In daily practice we are often asked to estimate the ellimenation rate constant of a drug in a patient in order to choose a suitable dosing regimen or calculate 24- hour area under the concentration time curve. Usually , one either uses so called " Bayesian MAP" estimation or we get two blood samples after a dose , at steady state, and calculate the ellimenation rate constant assuming mono-exponential decay.

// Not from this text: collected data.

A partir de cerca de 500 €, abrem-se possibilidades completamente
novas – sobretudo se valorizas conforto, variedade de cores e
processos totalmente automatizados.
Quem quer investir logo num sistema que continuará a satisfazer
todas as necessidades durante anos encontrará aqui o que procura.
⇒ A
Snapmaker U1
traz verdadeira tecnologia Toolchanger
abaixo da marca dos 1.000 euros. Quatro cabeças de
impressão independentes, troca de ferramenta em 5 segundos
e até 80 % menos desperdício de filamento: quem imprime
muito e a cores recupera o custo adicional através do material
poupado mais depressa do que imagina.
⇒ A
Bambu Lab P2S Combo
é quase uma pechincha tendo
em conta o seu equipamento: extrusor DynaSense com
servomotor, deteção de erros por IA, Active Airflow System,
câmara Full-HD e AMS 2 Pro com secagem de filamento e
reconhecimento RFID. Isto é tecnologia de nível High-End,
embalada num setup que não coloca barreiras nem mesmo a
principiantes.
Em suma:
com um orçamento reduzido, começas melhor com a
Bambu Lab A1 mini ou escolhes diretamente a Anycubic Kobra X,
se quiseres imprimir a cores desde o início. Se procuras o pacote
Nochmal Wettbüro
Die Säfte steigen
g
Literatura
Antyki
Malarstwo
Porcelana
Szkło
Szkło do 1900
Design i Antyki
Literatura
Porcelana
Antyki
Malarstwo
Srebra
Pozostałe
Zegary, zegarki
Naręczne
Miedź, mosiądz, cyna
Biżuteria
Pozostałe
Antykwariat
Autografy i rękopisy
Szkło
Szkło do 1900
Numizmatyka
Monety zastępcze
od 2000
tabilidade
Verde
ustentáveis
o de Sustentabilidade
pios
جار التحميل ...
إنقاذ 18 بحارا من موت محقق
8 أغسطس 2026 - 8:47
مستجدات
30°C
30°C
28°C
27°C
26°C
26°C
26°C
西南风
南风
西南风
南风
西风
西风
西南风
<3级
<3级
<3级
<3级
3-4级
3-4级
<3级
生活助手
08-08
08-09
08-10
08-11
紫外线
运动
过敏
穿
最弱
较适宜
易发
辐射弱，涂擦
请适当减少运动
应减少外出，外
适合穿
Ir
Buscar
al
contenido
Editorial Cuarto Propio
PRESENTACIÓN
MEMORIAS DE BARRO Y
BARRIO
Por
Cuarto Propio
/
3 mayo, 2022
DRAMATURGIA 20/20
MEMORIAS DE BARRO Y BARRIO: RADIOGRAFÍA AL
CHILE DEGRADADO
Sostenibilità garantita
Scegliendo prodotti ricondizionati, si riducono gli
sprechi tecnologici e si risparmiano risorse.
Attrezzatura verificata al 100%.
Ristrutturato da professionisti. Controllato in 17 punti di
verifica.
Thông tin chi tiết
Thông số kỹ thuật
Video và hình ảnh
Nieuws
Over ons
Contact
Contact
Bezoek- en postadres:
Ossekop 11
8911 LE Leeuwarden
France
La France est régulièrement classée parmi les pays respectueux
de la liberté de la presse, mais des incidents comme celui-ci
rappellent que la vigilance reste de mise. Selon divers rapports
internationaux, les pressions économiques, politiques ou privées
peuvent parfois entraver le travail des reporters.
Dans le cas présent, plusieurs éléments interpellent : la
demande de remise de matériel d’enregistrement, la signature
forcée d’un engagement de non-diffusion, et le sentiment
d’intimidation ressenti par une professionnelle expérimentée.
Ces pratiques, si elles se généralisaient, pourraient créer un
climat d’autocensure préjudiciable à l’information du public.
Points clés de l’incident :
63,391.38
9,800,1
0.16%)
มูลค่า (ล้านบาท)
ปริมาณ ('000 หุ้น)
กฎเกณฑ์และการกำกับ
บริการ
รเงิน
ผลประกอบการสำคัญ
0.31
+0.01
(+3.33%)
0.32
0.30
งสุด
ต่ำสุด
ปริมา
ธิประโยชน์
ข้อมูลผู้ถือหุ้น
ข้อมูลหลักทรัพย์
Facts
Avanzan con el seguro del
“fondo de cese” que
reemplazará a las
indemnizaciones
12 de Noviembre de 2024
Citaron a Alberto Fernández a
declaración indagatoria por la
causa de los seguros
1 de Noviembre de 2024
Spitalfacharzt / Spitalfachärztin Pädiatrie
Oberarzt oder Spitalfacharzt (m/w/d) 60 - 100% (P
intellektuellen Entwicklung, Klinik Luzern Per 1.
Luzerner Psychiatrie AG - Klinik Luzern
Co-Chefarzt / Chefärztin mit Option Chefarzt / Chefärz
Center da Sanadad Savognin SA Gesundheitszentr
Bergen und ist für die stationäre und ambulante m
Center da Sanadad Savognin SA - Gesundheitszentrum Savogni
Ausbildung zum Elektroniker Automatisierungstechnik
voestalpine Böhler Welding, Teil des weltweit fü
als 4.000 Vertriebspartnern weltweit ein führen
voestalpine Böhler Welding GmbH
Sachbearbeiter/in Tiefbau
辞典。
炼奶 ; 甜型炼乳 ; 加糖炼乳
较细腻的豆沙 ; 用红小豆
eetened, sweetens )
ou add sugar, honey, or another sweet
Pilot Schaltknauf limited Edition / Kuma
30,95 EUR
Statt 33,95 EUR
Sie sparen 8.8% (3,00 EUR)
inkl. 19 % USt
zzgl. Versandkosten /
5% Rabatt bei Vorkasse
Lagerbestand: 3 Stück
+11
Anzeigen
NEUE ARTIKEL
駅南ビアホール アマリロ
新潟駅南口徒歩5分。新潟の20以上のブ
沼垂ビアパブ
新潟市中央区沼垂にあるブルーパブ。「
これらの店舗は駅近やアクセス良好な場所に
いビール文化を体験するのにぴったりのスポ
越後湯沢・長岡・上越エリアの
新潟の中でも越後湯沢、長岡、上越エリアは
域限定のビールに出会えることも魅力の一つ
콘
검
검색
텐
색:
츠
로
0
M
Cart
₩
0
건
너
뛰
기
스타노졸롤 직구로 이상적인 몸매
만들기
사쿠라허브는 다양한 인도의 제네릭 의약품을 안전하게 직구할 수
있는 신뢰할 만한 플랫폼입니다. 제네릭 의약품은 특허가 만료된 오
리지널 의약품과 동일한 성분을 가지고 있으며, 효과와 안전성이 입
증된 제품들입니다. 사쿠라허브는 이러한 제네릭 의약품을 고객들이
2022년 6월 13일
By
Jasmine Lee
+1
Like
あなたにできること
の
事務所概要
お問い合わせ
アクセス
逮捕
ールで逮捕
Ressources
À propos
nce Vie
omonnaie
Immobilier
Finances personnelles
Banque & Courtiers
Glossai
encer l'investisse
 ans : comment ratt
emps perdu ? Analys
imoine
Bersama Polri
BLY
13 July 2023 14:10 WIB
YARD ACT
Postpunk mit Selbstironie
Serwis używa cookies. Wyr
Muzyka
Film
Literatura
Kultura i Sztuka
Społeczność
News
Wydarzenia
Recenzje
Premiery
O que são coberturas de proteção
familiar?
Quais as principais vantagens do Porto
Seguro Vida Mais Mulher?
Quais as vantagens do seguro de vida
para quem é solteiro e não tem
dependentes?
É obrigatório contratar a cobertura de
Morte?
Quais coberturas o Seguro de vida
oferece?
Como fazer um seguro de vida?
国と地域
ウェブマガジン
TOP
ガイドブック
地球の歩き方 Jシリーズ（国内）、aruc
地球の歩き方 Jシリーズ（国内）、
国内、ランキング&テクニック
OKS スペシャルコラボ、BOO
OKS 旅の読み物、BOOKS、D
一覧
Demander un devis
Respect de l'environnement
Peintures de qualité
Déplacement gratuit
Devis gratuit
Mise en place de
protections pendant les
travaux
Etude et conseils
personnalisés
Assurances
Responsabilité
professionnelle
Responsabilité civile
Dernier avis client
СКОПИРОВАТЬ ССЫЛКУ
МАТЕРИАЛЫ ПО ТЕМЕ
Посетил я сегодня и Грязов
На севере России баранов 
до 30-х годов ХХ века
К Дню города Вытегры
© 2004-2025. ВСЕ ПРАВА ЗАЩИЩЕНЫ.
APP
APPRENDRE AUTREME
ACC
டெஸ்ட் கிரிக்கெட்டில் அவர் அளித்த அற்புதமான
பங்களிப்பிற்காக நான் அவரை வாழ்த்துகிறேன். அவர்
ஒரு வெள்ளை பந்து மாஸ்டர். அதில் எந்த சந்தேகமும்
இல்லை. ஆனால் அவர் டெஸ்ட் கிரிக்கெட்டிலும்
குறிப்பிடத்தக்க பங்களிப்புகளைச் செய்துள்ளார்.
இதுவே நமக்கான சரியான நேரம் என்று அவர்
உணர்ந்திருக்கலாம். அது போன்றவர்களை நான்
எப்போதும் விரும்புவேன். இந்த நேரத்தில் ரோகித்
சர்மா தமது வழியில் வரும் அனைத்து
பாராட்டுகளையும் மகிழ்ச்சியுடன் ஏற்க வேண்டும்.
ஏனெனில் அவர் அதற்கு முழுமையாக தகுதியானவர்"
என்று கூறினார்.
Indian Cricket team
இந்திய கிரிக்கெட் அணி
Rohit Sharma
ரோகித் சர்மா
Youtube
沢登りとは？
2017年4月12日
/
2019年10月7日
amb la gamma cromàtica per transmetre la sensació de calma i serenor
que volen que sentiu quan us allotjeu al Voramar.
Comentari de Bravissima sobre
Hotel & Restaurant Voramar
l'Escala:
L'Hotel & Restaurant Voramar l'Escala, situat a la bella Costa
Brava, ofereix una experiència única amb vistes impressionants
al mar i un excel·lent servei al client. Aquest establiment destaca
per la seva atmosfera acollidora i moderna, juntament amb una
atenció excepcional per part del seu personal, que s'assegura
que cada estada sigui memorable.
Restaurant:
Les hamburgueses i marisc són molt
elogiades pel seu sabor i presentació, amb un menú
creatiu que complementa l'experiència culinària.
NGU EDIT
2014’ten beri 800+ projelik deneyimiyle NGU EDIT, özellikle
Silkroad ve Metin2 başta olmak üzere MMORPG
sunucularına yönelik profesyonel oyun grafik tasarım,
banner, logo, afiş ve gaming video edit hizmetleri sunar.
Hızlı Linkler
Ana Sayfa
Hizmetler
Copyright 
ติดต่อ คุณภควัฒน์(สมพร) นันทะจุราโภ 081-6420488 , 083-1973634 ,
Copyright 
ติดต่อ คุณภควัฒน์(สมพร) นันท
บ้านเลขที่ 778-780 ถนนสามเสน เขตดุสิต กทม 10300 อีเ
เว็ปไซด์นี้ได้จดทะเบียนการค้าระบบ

My question concerns the later method. In clinical practice the elimination rate constant is calculated as:
K = log (C2/C1)/(t2-t1)
C= observed concentration
t=time
now if you have only two blood samples of drug concentration one can get a point estimate of K but since there are zero degrees of freedom the uncertainty cannot be calculated ( from a linear regression model) and reported or used for decision making.
Is there a way to quantify the uncertainty in this case? taking 3 blood samples after a dose from a patient is too painful to the patient and time consuming for healthcare professionals.
Thanks for you suggestion. the concept you suggested is also used for the reporting of the uncertainty of GFR ( estimated with the MDRD formula for example).
I thought about a solution and would like to know what others think.
set a normal prior on K , normal(mu,sigma) , mu and sigma based on prior knowledge of values of K in patients with similar characteristics, with an upper bound at zero ( the concentration is decreasing) and use Bayesian linear regression , with greater number of iterations.
I tried it with “brms” and got reasonable results. is this a valid method to estimate the uncertainty about this paramater?